• **Passage**
★ ★ ★ ★

I landed in a town in Western Sumatra called Padang a few days after an earthquake hit. 7 or 8 on the Moment Magnitude scale.

Just as in finance there are various ways of measuring quakes. The Richter scale measures ground motion whereas the more modern Moment Magnitude scale measures energy released.

In any case my favourite measure of earthquake size is the number of deaths.

For example a 7 magnitude quake may mean 1 death in Canterbury, New Zealand (heart attack, not necessarily directly related) but >1,000 in West Sumatra and 1,200 seriously injured.

When I landed, I met up with my local pal from a nearby town and we set about finding a hotel. The rather morbid joke we had going at the time was that if a hotel didn't answer it the phone had succumbed to the quake and we rang up the next one.

I admit - the blackest of humour.

The largest hotel in town which I originally planned to stay in was a pile of rubble along with many other large buildings with questionable planning permission.

Part of the problem we have in finance is that financial engineering doesn't kill anybody. We have the questionable planning permission without the rubble.

Perhaps then we would take far more care in building financial edifices.

Imagine if momentum strategy funds could kill investors?

Actually cause a fatality or three! Perhaps there would be fewer momentum funds leaching their client's fees (oh! and fewer momentum evangelists beating me up!).

In any case, as part of my series of strategy iconoclasm I decided to take a look at equal weighting.

For example the Guggenheim RSP fund resets each constituent of the S&P 500 to a 1/500th weight every quarter or so.

★ ★ ★ ★

• **Questions on the material**
1. Please render this sentence from the earthquake essay into Spanish: "The Richter scale measures ground motion whereas the more modern Moment Magnitude scale measures energy released."
2. According to the earthquake essay, what weight does the Guggenheim RSP fund reset each S&P 500 constituent to, and how often?
3. Write the next few paragraphs of the earthquake essay, picking up after its final sentence about the Guggenheim RSP fund.

• **Exercise data**
★ ★ ★ ★

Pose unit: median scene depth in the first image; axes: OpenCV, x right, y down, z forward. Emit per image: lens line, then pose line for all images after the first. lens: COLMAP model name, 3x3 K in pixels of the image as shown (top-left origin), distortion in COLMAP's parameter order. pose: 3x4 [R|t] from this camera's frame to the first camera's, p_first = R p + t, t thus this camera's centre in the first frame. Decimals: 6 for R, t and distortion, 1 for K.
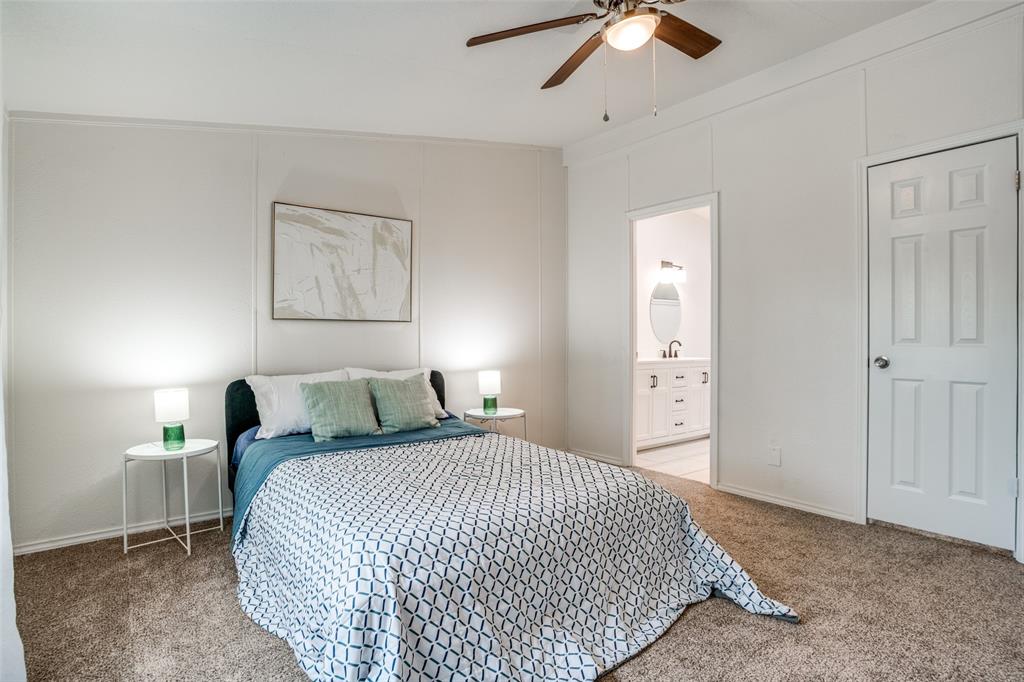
lens RADIAL K [[499.7, 0, 517.9], [0, 499.7, 337.1], [0, 0, 1]] dist [-0.075691, 0.028724]
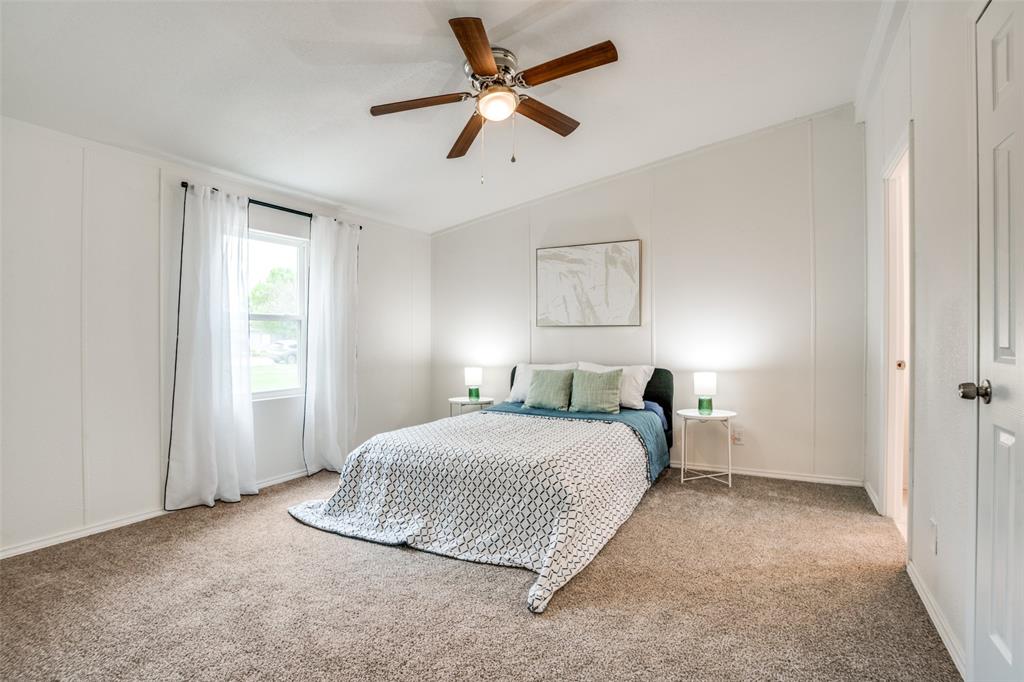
lens RADIAL K [[499.7, 0, 517.9], [0, 499.7, 337.1], [0, 0, 1]] dist [-0.075691, 0.028724]
pose [[0.436741, 0.001666, -0.899586, 0.775006], [-0.000065, 0.999998, 0.001821, -0.006795], [0.899587, -0.000737, 0.436740, 0.251729]]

★ ★ ★ ★

• **Answers to each task**
1. La escala de Richter mide el movimiento del suelo, mientras que la escala de magnitud de momento, más moderna, mide la energía liberada.

2. To a 1/500th weight, every quarter or so.

3.
Previously I have likened equally weighted portfolios to the ultimate random allocation benchmark but of course their bigger claim to fame is consistently beating the market.

For example RSP returns 9% per annum versus 7% SPY returns since 2003. The Sharpe is also an OK improvement, 0.44 versus 0.35.

Just OK - i.e. there are many other simpler more cost effective ideas out there.

Nevertheless, here is a rarely mentioned downside to Equal Weighting.

The skew of the S&P 500's daily returns is -0.1. Equal weight those 500 bad boys and skew drops to a whopping -0.26!

I.e. expect large drops and small gains on average, your upside is more constrained than your downside. Far more so than even the S&P 500.

We see this if we look at the 'downside beta' of the RSP with respect to the S&P 500.

The beta is about 1.07 when the S&P 500 drops, which means we will lose 7% more than the S&P on average.

When the market does well RSP does 5% better on average - or a beta of 1.05.

Your eye's aren't deceiving you. We have a 2% (5-7) deficit, and that coincidentally matches the average difference in returns.

In effect that 2% bump in returns which the RSP gives you is compensation for holding more of the crappiest S&P 500 stocks than you probably should.

This is yet another return / volatility 'anomaly' which dissolves away when you introduce an extra dimension.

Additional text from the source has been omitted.